:: Supplied data

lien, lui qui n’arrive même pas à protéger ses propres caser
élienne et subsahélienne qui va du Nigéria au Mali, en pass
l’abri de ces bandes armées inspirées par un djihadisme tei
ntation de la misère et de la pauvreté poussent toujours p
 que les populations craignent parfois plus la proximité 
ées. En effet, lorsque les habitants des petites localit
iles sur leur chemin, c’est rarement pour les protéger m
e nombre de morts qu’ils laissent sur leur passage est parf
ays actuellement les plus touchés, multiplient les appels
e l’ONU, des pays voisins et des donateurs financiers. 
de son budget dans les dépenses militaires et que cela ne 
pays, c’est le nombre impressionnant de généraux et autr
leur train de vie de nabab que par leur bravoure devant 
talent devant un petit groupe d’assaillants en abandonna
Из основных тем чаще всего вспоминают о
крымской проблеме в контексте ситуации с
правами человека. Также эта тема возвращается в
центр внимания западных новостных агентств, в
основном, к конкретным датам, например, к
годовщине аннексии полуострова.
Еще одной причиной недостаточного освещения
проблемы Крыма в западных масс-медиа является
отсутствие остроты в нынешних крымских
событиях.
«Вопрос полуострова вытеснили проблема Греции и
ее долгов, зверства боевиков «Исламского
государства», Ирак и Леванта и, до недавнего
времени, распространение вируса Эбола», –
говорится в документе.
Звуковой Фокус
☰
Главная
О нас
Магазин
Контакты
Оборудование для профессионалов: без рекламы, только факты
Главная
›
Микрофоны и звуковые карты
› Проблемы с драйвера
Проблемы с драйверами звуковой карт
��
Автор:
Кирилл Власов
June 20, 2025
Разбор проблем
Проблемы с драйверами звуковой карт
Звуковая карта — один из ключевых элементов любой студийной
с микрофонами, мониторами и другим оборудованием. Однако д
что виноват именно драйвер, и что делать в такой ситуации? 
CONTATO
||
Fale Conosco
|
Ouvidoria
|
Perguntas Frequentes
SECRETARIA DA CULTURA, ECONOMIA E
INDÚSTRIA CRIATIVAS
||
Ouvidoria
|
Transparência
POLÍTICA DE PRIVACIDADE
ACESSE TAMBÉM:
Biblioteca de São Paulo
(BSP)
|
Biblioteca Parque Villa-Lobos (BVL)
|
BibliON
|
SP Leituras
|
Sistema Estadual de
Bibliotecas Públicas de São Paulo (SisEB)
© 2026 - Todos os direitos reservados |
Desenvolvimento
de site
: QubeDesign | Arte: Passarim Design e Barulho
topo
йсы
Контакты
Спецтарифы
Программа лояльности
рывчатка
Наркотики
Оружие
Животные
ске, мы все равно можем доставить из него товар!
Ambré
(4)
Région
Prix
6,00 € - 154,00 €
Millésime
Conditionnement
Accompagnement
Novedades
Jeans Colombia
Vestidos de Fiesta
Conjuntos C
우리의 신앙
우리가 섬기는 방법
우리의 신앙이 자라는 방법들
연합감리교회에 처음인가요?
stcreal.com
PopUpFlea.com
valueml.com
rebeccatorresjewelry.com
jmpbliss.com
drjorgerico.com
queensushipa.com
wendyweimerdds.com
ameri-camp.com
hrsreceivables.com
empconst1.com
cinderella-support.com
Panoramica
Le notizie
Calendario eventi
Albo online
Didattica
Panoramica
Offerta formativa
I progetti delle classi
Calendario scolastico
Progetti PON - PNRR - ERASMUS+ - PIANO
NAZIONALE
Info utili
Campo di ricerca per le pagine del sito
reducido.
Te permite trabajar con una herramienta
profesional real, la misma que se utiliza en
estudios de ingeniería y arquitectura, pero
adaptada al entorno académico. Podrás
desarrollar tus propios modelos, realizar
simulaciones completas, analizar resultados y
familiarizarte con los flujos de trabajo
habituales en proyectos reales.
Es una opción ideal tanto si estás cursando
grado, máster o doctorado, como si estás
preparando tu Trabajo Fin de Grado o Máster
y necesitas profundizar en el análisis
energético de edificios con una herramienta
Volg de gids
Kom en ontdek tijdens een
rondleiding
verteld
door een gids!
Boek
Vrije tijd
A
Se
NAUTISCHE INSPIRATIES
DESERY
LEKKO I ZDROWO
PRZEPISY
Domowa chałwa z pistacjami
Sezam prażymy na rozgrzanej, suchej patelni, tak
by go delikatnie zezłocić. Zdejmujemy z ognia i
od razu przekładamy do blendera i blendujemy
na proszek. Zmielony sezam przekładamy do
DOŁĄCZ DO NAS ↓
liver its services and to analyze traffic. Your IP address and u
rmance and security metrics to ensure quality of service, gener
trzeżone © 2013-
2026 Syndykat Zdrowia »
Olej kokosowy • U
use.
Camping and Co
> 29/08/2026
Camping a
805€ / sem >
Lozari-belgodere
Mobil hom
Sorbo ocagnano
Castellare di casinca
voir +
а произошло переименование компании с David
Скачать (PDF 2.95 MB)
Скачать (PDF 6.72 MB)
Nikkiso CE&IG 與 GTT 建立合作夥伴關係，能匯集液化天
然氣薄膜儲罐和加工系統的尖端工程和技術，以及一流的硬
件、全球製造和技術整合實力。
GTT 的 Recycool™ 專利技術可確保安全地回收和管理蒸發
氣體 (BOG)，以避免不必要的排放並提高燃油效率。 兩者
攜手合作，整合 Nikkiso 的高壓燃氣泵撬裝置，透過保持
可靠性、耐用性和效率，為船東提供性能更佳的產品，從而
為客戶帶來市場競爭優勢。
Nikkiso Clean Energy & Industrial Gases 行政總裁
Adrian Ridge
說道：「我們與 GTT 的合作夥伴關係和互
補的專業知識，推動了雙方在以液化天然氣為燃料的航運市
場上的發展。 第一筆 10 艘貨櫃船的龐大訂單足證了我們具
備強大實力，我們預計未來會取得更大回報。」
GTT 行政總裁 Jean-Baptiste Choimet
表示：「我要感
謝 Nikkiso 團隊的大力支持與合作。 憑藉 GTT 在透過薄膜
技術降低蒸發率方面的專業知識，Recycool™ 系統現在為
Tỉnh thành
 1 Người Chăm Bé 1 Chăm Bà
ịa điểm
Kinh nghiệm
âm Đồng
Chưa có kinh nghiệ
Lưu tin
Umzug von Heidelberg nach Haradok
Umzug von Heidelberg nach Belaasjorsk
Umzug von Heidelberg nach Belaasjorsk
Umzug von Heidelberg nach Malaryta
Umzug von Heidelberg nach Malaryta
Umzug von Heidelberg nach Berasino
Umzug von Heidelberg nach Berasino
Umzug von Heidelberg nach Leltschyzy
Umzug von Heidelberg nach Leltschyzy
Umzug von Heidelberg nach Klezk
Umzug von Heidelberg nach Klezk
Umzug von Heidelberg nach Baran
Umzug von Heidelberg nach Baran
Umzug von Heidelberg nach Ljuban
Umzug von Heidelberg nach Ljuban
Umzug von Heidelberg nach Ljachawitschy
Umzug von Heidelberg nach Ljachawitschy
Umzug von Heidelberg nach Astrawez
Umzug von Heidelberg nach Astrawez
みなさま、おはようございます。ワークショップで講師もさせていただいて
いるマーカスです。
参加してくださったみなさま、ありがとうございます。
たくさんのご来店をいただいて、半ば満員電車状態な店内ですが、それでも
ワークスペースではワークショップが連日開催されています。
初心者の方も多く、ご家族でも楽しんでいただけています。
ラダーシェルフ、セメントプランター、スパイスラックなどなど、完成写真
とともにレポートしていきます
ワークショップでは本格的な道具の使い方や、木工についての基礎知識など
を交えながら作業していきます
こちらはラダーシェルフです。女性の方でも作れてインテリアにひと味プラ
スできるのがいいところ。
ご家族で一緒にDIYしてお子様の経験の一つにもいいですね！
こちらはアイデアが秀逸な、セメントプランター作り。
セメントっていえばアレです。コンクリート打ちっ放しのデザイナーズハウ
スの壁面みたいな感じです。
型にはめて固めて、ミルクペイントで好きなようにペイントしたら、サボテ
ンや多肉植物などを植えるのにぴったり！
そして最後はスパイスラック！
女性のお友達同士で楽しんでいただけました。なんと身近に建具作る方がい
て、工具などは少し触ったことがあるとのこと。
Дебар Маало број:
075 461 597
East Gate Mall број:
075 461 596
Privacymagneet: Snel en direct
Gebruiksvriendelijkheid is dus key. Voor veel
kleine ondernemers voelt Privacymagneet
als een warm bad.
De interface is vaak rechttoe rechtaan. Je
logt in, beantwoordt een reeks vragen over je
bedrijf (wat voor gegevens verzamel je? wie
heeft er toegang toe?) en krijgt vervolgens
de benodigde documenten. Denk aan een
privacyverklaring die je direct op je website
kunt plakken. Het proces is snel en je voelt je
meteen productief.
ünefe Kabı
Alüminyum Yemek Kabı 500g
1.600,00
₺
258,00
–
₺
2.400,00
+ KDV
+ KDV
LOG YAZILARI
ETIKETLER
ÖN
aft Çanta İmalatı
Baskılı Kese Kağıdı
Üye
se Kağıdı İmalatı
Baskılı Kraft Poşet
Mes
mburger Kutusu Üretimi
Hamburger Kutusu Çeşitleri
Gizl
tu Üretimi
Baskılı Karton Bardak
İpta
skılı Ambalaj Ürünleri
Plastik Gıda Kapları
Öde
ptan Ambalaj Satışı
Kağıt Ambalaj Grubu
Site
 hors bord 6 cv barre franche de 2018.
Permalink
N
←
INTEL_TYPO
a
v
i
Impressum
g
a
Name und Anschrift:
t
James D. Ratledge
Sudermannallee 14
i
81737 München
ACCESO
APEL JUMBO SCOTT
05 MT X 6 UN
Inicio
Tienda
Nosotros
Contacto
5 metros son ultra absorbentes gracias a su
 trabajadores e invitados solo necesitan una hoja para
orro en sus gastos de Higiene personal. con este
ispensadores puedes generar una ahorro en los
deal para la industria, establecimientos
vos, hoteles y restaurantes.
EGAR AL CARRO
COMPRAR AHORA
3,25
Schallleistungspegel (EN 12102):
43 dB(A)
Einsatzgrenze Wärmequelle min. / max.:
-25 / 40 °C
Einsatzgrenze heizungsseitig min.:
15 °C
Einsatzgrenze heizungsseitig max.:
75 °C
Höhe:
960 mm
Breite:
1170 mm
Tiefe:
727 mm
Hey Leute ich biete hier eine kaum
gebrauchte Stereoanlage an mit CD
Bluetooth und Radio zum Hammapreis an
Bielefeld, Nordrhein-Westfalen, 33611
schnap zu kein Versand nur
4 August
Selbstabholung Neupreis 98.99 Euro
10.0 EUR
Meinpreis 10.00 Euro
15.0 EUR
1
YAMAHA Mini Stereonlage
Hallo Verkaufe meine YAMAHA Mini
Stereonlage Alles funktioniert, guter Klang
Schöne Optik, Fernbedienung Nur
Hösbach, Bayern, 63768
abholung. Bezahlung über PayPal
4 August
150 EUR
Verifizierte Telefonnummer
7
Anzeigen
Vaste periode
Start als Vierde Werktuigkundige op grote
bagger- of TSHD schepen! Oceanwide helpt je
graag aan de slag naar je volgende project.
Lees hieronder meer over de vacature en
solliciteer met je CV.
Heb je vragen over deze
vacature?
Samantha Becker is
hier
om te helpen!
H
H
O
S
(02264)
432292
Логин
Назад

::::

The answer must consist of every line above that contains the word "Mini".

YAMAHA Mini Stereonlage
Hallo Verkaufe meine YAMAHA Mini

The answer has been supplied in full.